The Formal Introduction
Finally, after all your preparations, the new horse arrives. Presuming that the stranger is none the worse for his travels and that the environment and management routine has been "vetted" and corrected, it's time to concentrate on minimizing aggression in the meeting of old and new

  • Turn the new guy out in an adjoining paddock for at least two or three days so that the horses can meet but still flee if threatened. However, the fence between the two paddocks needs to be sturdy and safe (no hoof-snaring wire, especially) or have a "hot" wire along the top to discourage contact by the horses on both sides of the fence.
  • Move a middle-ranking, nonaggressive horse in with the newcomer so that the two can bond before the mass introduction.
  • If possible, put the new horse in the pasture alone or with his new buddy so he can learn the lay of the land. Once familiarized, he'll be less likely to run into danger trying to escape from aggression once the other horses are returned to the field.
  • Make the big introduction during daylight, when the new horse can see well to run and you can be on hand for several hours to observe and step in if things get out of hand. Hold off if the footing is slick from mud or ice or the temperature is stressfully warm.
  • Release the newcomer at least 15 to 20 minutes after feeding so there will be no food fights and most of the herd members are likely to be grazing or resting. They'll be more relaxed then, and post-feeding running around shouldn't cause a problem if the horses were fed lightly and if the other aspects of their daily routine (other than the new horse) have not been altered.
  • The horses should call off the chase (at least temporarily) when they get tired or sweaty. If they don't, a deeper-seated animosity is fueling the aggression and you may need to remove the new horse for the good of all.
  • For a couple of weeks after the introduction, be particularly observant of all the herd members, checking for bites, bruises, lamenesses, sniffles, dull coats, lethargy and so forth, indicating illness or injury.
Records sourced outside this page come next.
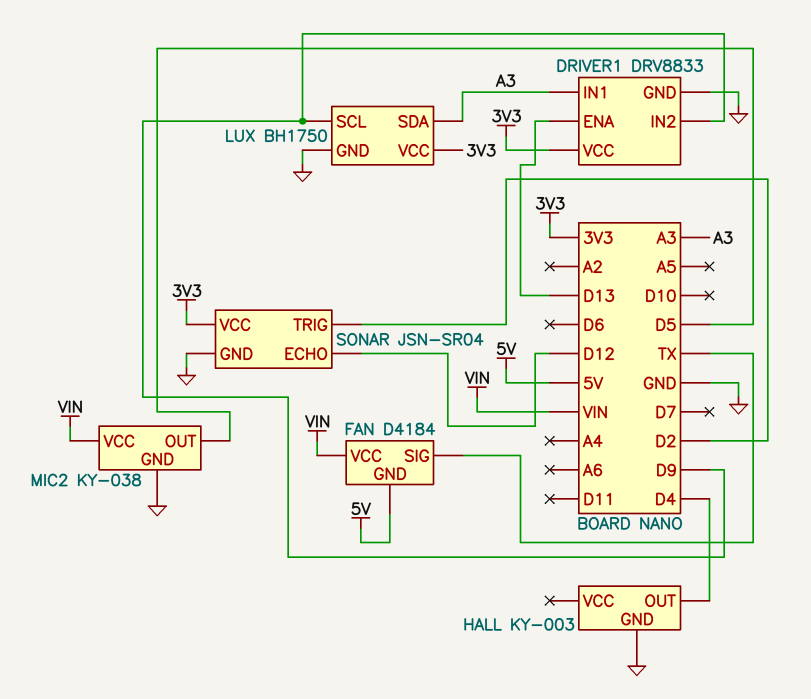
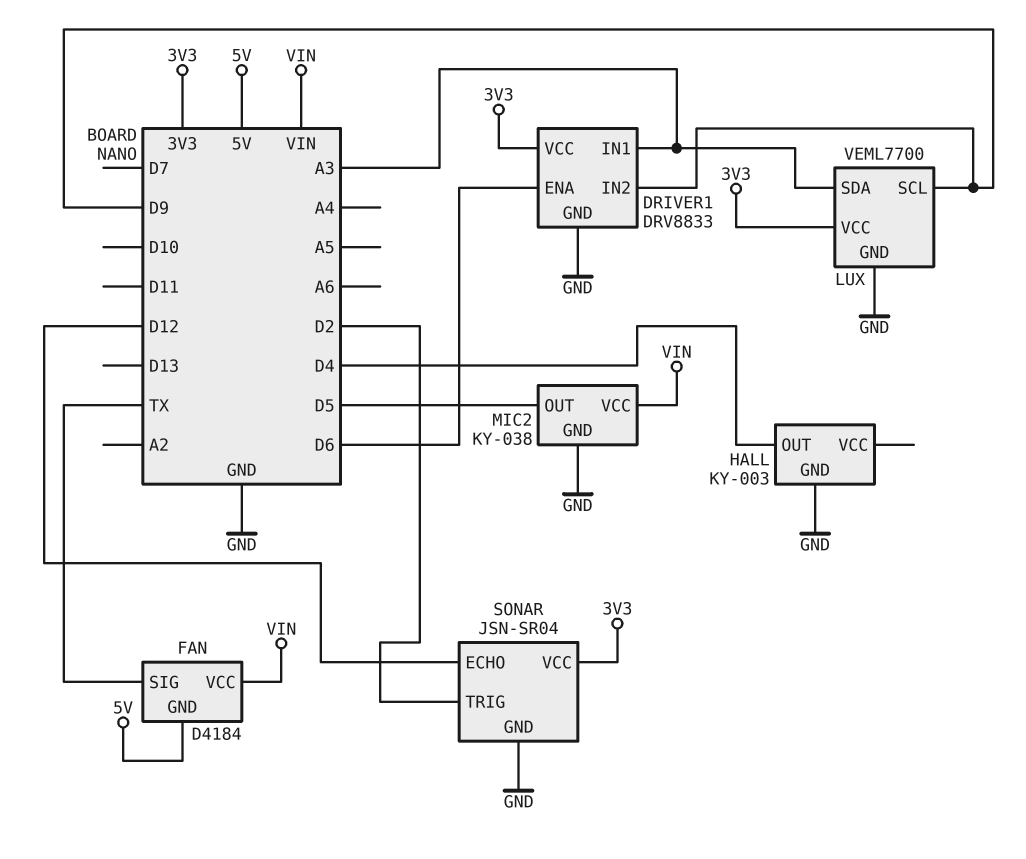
DRIVER1 pin ENA: D13 -> D6
LUX: BH1750 -> VEML7700

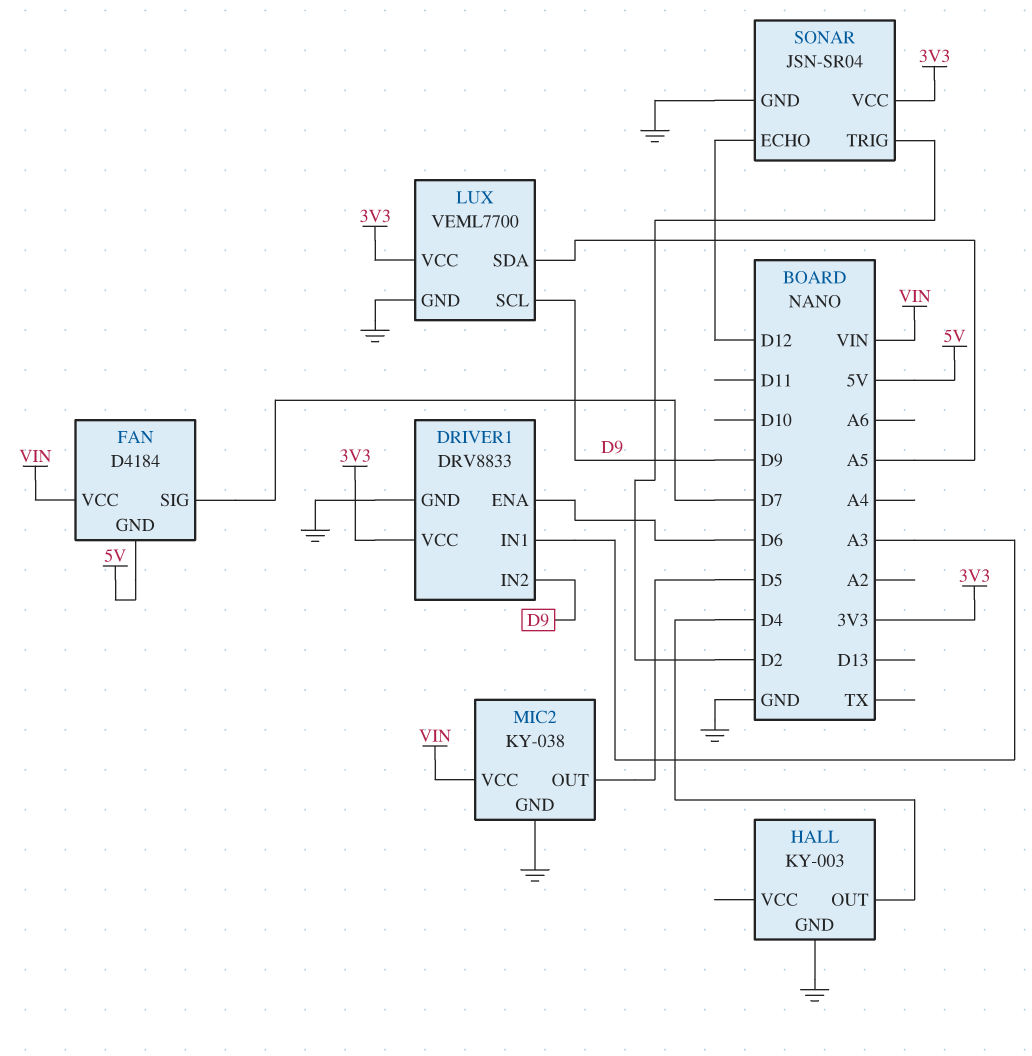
FAN pin SIG: TX -> D7
LUX pin SDA: A3 -> A5

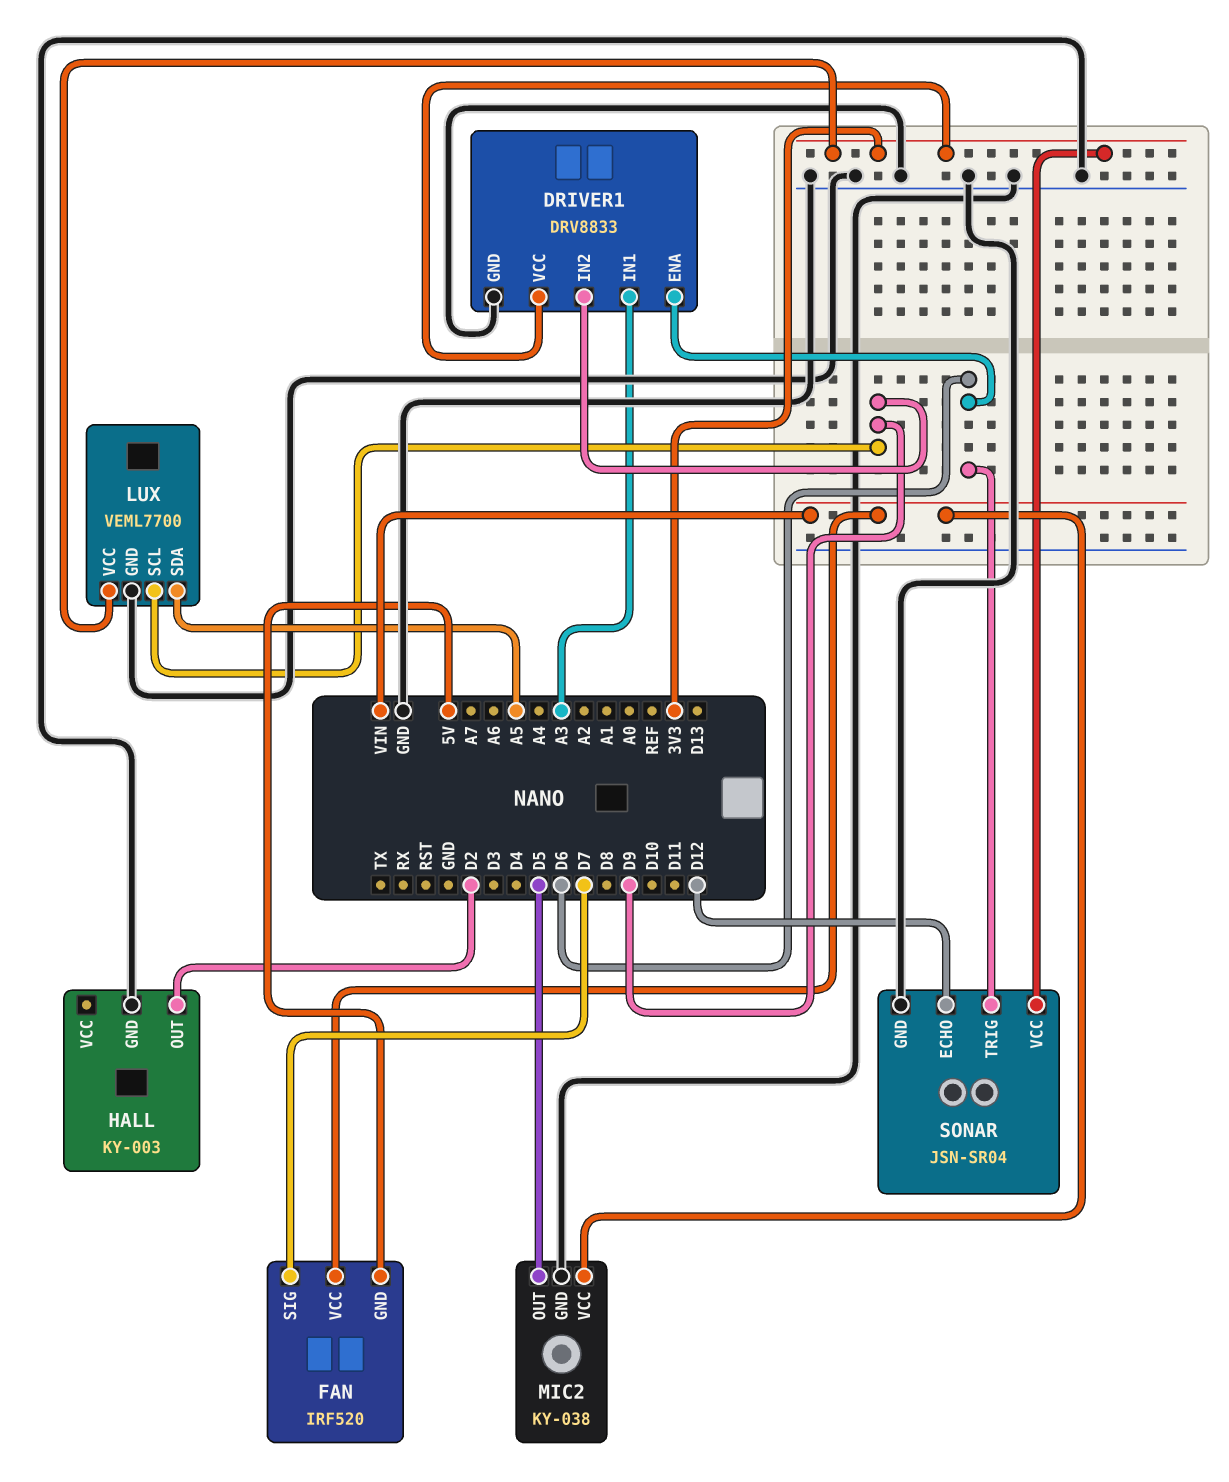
FAN: D4184 -> IRF520
HALL pin OUT: D4 -> D2
SONAR pin TRIG: D2 -> D6

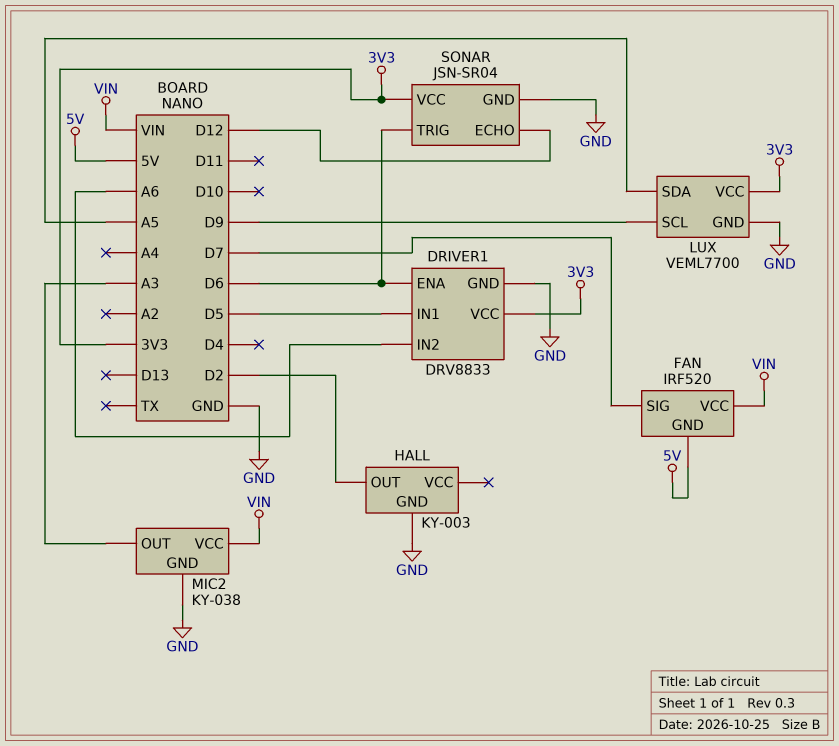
DRIVER1 pin IN1: A3 -> D5
DRIVER1 pin IN2: D9 -> A6
MIC2 pin OUT: D5 -> A3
Throughout the fray that usually arises when an unfamiliar horse arrives upon the scene, remember that the uproar is an innate aspect of equine nature. Horses have been fighting and surviving these introductory battles for at least 10,000 years, usually without benefit of safety precautions taken by concerned managers.

That awareness may be cold comfort as you watch the whirl of horses trying to sort out their new roles and relationships, but keep in mind that horses' aggressive behavior is intended only to threaten, not to maim or kill. In a matter of hours or days the group will most likely have settled into a sedate routine once again with the outsider now an accepted member of a smooth-functioning social order.